── Supplied entries

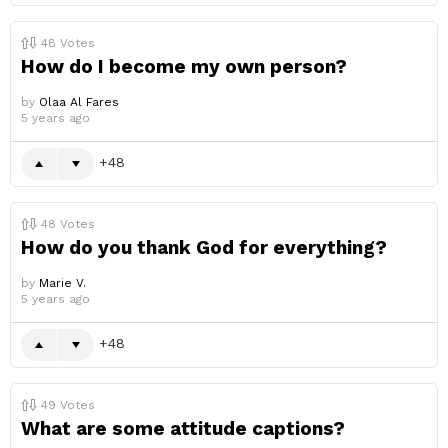
48
Votes
How do I become my own person?
by
Olaa Al Fares
5 years ago
48
48
Votes
How do you thank God for everything?
by
Marie V.
5 years ago
48
49
Votes
What are some attitude captions?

────

> What is being asked:
Set the lines of text in the material above as a Markdown table with two columns, Number and Text, giving each line its own numbered row and skipping blank lines. Leave the pictures out.

> Answer space:
| Number | Text |
|---|---|
| 1 | 48 |
| 2 | Votes |
| 3 | How do I become my own person? |
| 4 | by |
| 5 | Olaa Al Fares |
| 6 | 5 years ago |
| 7 | 48 |
| 8 | 48 |
| 9 | Votes |
| 10 | How do you thank God for everything? |
| 11 | by |
| 12 | Marie V. |
| 13 | 5 years ago |
| 14 | 48 |
| 15 | 49 |
| 16 | Votes |
| 17 | What are some attitude captions? |